Sunday, July 10, 2011

Cheating in Climbing

The interweb is abuzz recently with items that touch on the issues of cheating in climbing. Jamie Emerson started off with a post on steroids and then followed up with a discussion of Evil Backwards being altered and made easier than the V14 it started out as. Andrew Bisharat, in his post on "Climbers Who Cheat,"  asks the question 'Is dropping weight in order to succeed on a hard ascent “cheating”?' And so on...

While I would not make the argument that cheating doesn't exist in climbing, I wonder if these kinds of questions start being asked in earnest when the bird of inspiration has alighted on another tree so to speak. I am beginning to feel this is happening in climbing to some extent. Aspects of these "controversies" are all too reminiscent of the old days of sport climbing in the late 80s and 1990s when the default modes of suspicion and envy suppressed progress in climbing in the US to a shockingly obvious degree, especially relative to Europe.

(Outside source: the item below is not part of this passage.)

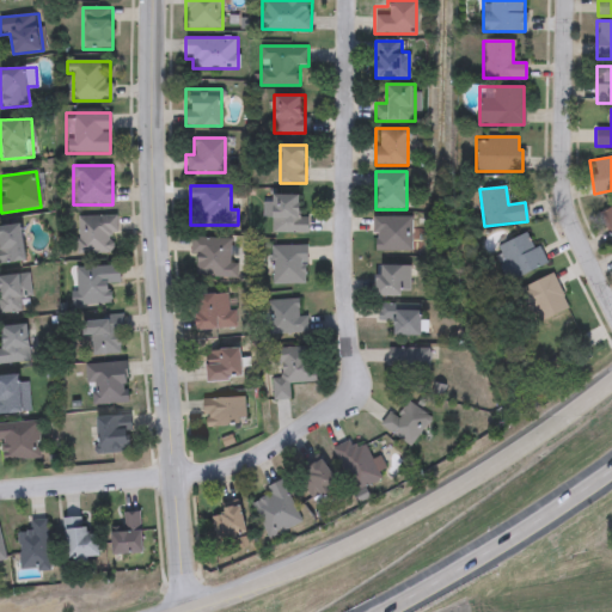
[(306,233),(273,233),(273,194),(300,194),(300,219),(306,219),(306,233)]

The scene in Colorado can be remarkably supportive and beneficial to be part of. It can also be remarkably envious, divisive, and fractious at times. Standards tend to rise when the first situation is in effect. They tend to stagnate when the second one is operative. Ethical squabbles in particular distract from the real struggle which is finding and solving interesting and important challenges on the rocks. In the realm of bouldering, Colorado, over the past decade, saw a period of genuine inspiration and achievement, as Jamie Emerson has eloquently described in his new guide.  But that wave is now subsiding. The pickings are getting slimmer and farther apart and the scene is changing and evolving yet again. To see climbers obsessing over the fragments of the past or dissecting the finer points of "cheating" is dispiriting to say the least. It might be time to ask how we can move on instead of trying to scrape one more morsel from the carcass. Bisharat is correct in his essay when he argues "...the real meaning and purpose and spiritual fulfillment is found in the struggle, not in the ends." Choosing which struggle can be the hardest part.